Geçip giden bir mevsim değil ki, ömrümüzün yoldaşıdır biliyor musun?
Giden mevsimler geri dönmez unutma, her mevsim başka şeyler anlatır kendince.
Renklerin ahengiyle yoğrulmuşsun sen, yazın ardındaymışsın hiç söylemedin sessizce!
Bağlarda-bahçelerde sarardıkça yapraklar, zamanın akıp gittiğini anlıyorum gizlice...
Yine bir sonbahar mevsimi: saçlarımı ağarttı, günlerimi çaldı bak gidiyor...

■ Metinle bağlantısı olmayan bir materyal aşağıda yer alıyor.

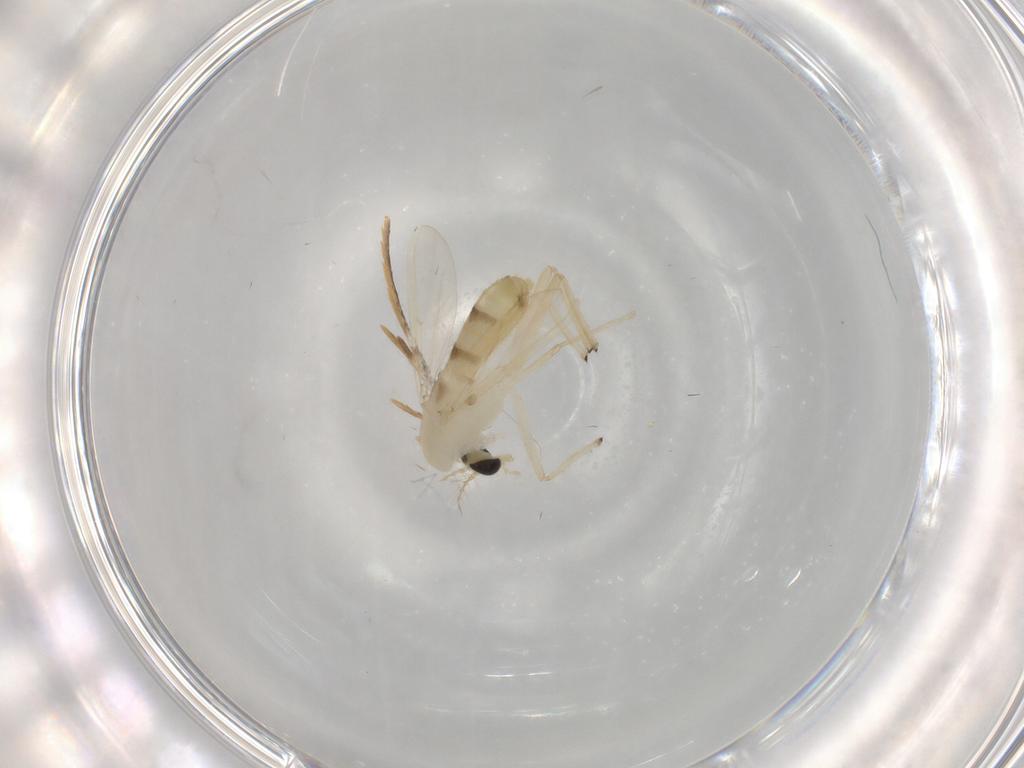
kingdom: Animalia
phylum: Arthropoda
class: Insecta
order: Diptera
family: Chironomidae
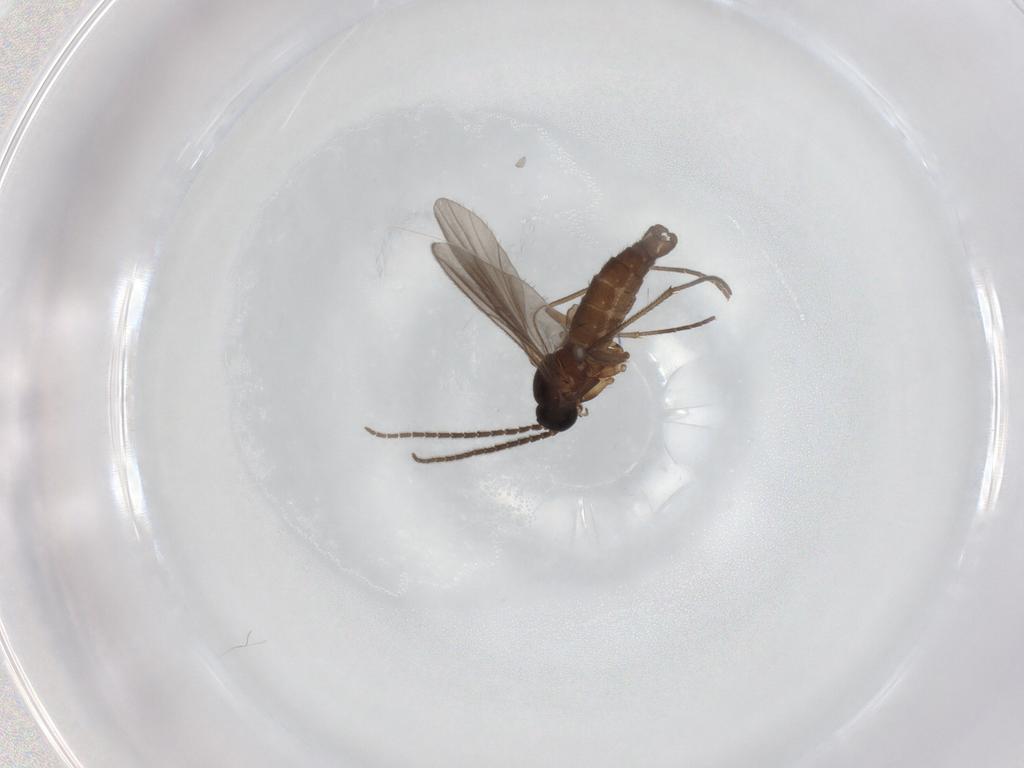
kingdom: Animalia
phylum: Arthropoda
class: Insecta
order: Diptera
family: Sciaridae
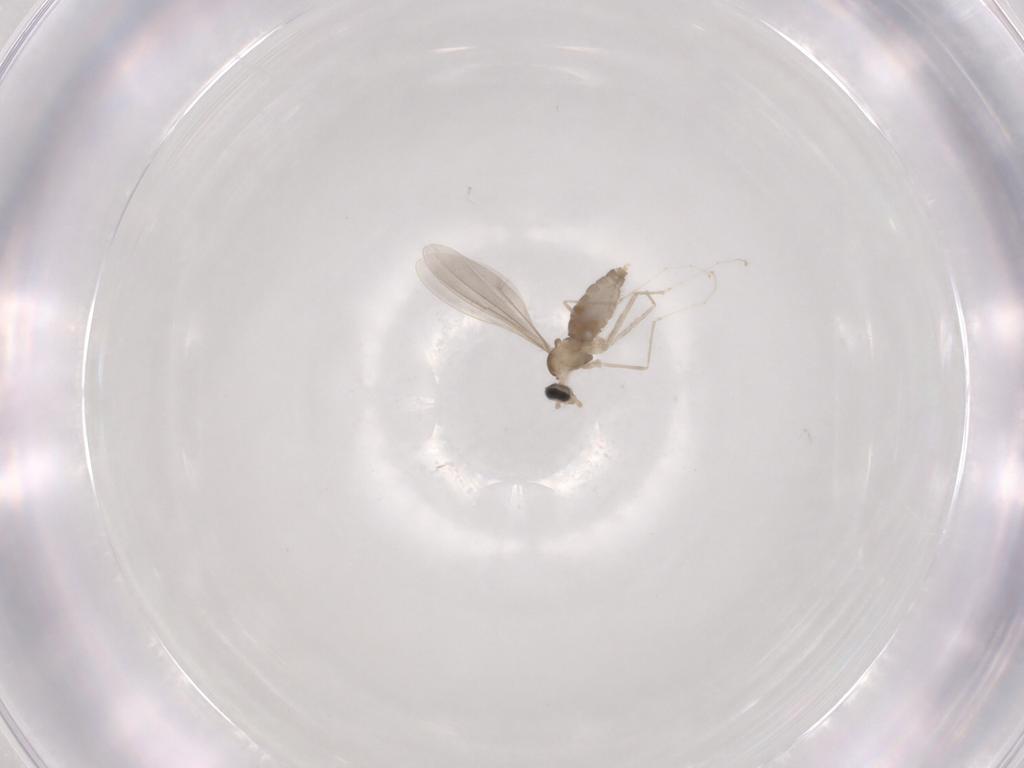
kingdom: Animalia
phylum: Arthropoda
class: Insecta
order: Diptera
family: Cecidomyiidae
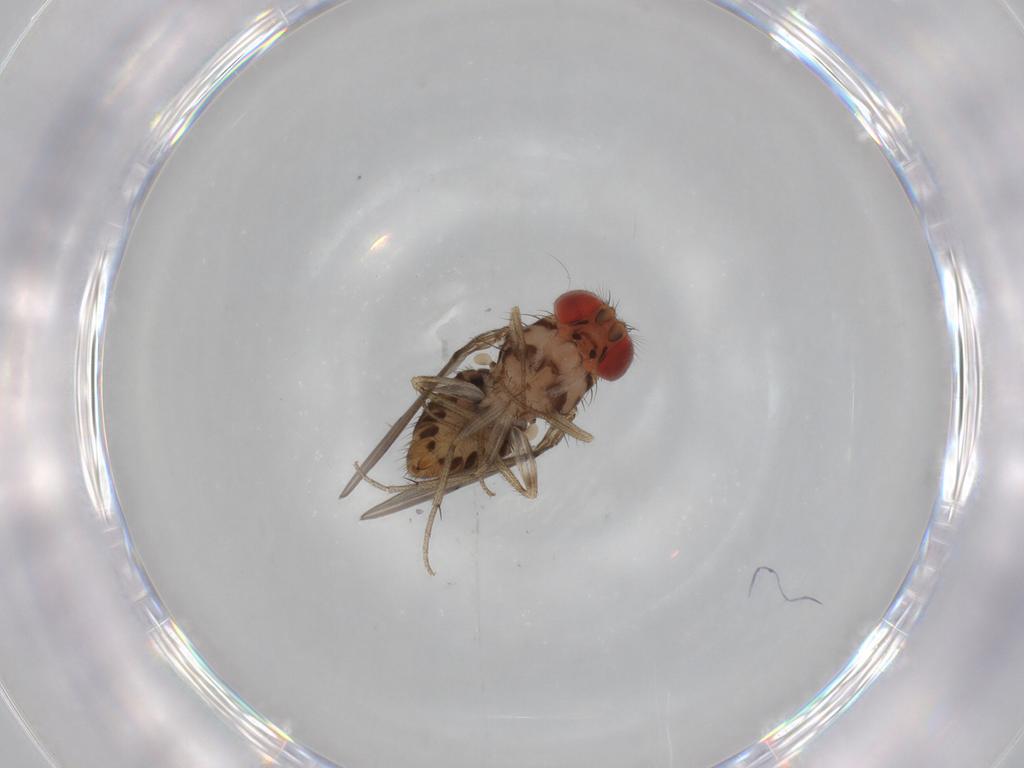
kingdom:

Yine bir sonbahar mevsimi: üç beş günlük ömürdü geldi gidiyor, elimde birçok pişmanlıklar kaldı gidiyor…
Ah nice sonbaharlar bir ara yüzüme güldü ve gençliğimi aldı da gitti!
Göçmen kuşlar kanat çırpsın, yapraklar renk değiştirsin, bulutlar yıldızları kapatsın, Artos Dağı’nın başını sisler bürüsün yine bir sonbahardır heeeey...

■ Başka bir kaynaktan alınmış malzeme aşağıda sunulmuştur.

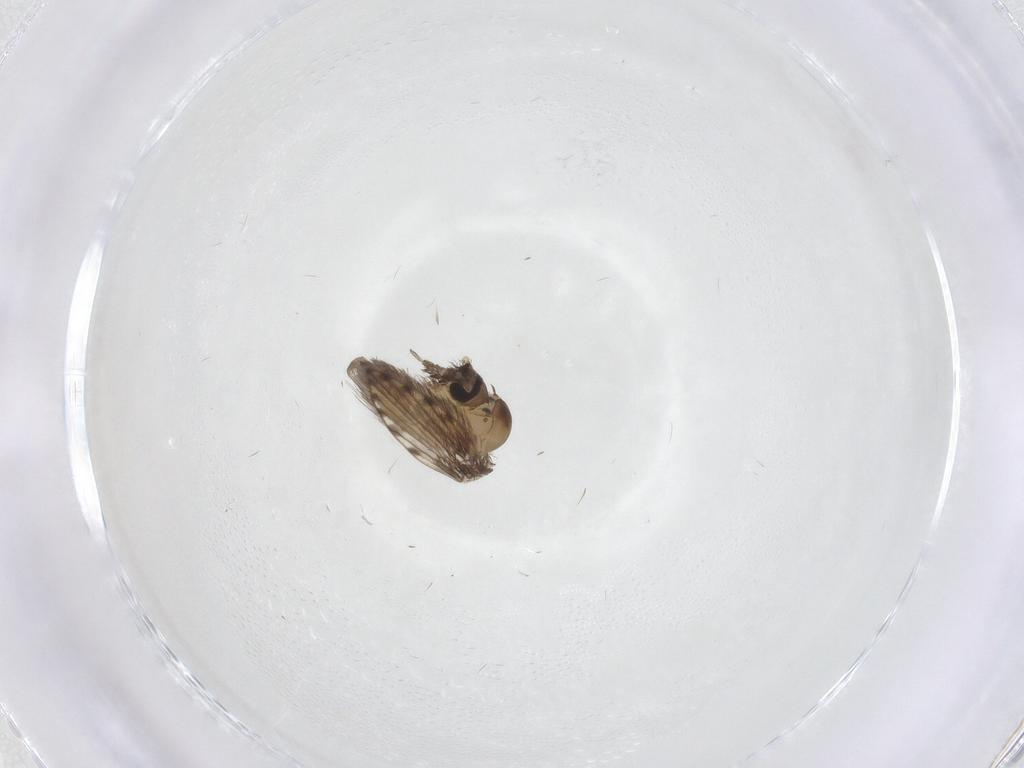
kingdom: Animalia
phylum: Arthropoda
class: Insecta
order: Diptera
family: Psychodidae
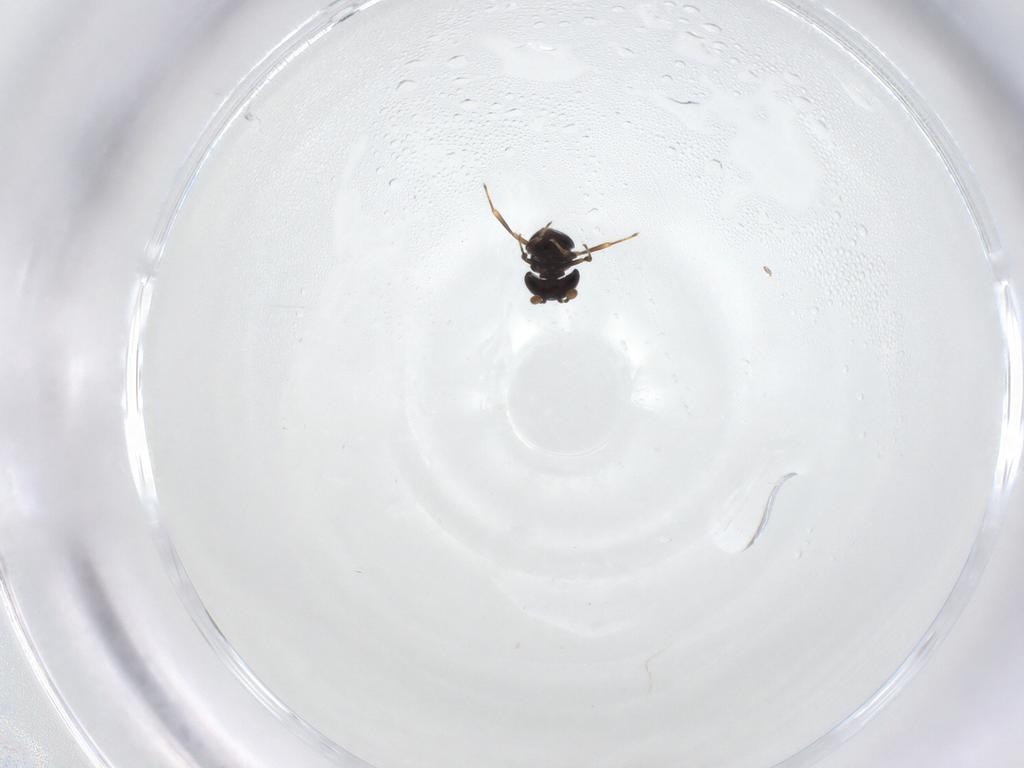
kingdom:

Haraba Mahalle’de oturur, her sabah mahallemizden geçer çarşıya doğru giderdi. Gönlünün efkârı ve derdi ses tonunda ağlamaklı bir feryada dönerdi. Naciye hala ile Kadir Dede’nin evlerinin sınırında kara ve büyük bir taş vardı, bazen orda oturur, bazen daha kuytu olan Hadi Dede ile Papuçcu Halit Emi’nin evlerinin sınırında bulunan aralık yerde otururdu. Ağlamaklı bir ses tonuyla; Kürtçe ”Yaşar mıriye Yaşar mıriye” der dururdu. Ve çoğu zamanda ağlardı. Ve çoğu zaman onun bu haline bende ağlardım! “-Taş atmayın, bırakın garibi, karışmayın!” derdim, fakat beni kimse dinlemezdi!

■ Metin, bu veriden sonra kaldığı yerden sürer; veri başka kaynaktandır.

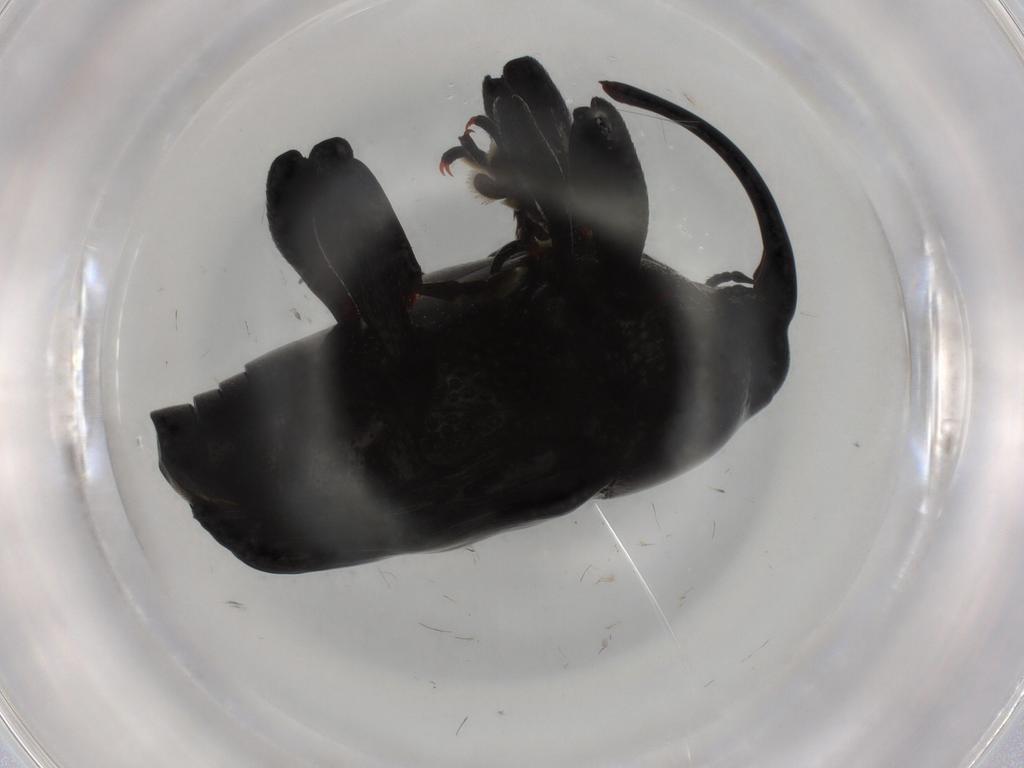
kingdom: Animalia
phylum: Arthropoda
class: Insecta
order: Coleoptera
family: Curculionidae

O, hüznün sabahında ve zamanın ortasında meçhul bir yolcuydu! Meczup ve aciz bir kuldu… Öldü dediği babası Yaşar’dı. Ömrünün sonuna kadar onun matemiyle yaşadı durdu. Neler çekmişti bilen var mıydı? Gerçek adını bile öğrenememiştik. Hayat hikâyesi neydi, nasıldı hiç bilememiştik! Yüzünde asr vaktinin günü tutulmuş ve dünyanın kasveti ezmştii sinesini.
Ayağında kara boğabaşı, paltosu lime lime olmuş, iğreti duran şapkası yana kaymış, hali perişan bir kuldu.
Başka bir âlemde yaşayan “Araf” yolcusuydun, intizar durağında inmekmiş kaderin. Ah garibim Hıdo ah! Sana, zillet dünyasının paşalığı, beyliği düşmüştü biçare! Bizler ise sana ilgi alaka gösterememiştik ne çare!